Install Openstack CLI Client

  1. If you are not yet using a python virtual environment, we suggest you do.

    python3 -m venv ~/openstackcli # create a python virtual environment in ~/openstackcli source ~/openstackcli/bin/activate # activate the new python virtual environment

  2. Install Openstack CLI client using pip:

    pip install python-openstackclient python-glanceclient python-manilaclient python-neutronclient python-swiftclient python-heatclient python-octaviaclient

Download Application Credential (openrc)

Openstack CLI client and Openstack SDK use application credentials to authenticate to Red Cloud. After logging into Horizon web console, you can create or revoke application credentials to be used with your CLI client or application. We now require API calls to authenticatte using application credentials to eliminate the need to embed (and possibly expose) user name and password in your code. Please note:

  • Your application credentials belong to your user, not your project. Within the same project, you cannot see other users' application credentials, nor can they yours.

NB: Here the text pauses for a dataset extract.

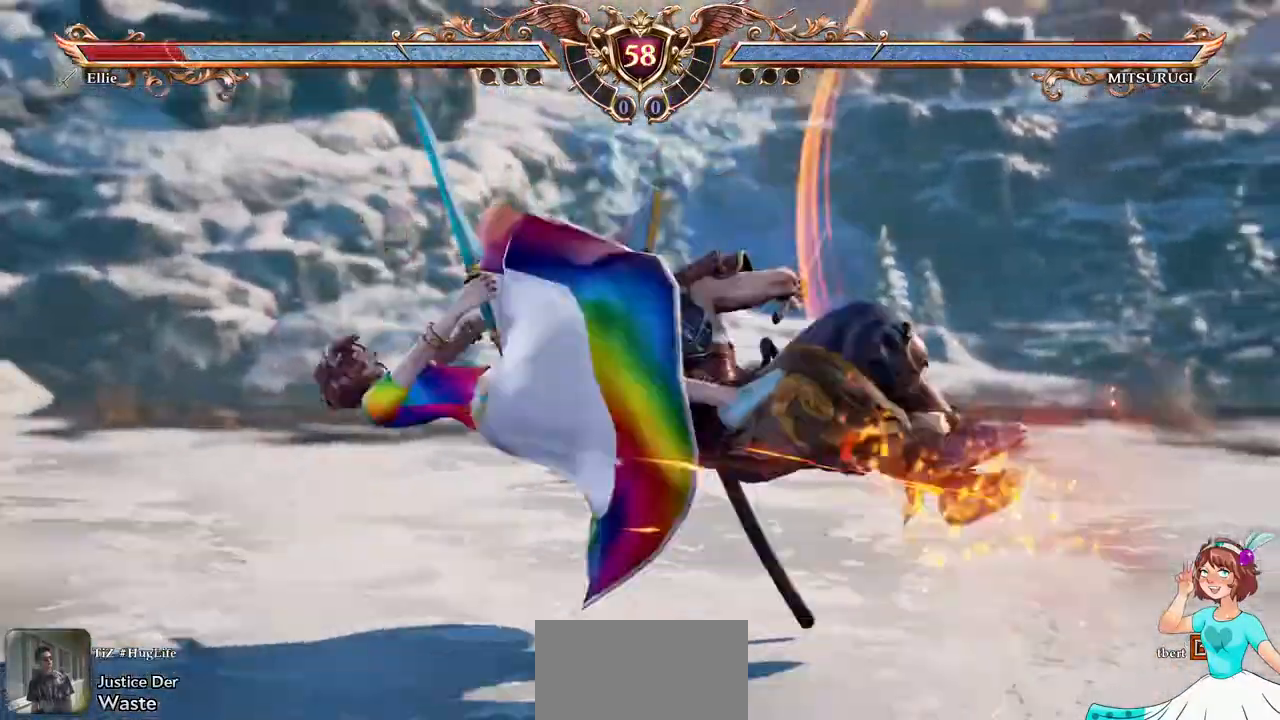
{"dt_ms": 500, "buttons": ["DPAD_DOWN", "DPAD_RIGHT"]}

  • If you belong to multiple Red Cloud projects, each application credential is project-specific. An application credential can be limited further in privileges and have an expiration date. Please use the Principle of Least Privilege when you create an application credential.

  • We recommend using a unique application credential for each CLI client installation or application to limit the impact of having to revoke a credential. Use a descriptive name when creating an application credential as the name cannot be modified later.

Follow these steps to download an application credential to your computer:

  1. Log into Horizon web console.

  2. Create and download an application credential in the openrc format. Save the openrc file somewhere save on your computer.

Getting Started with CLI Client

Open a new terminal session.

  1. If you are using a python virtual enviornment, activate it: source <path to virtual environment>/bin/activate

  2. Source the openrc file you downloaded in the previous section: source <openrc file>

  3. To confirm the CLI client can successfully reach and authenticate to the cloud, run the openstack project list command to see the list of projects you are in.

  4. Use the openstack command list command for the list of available commands.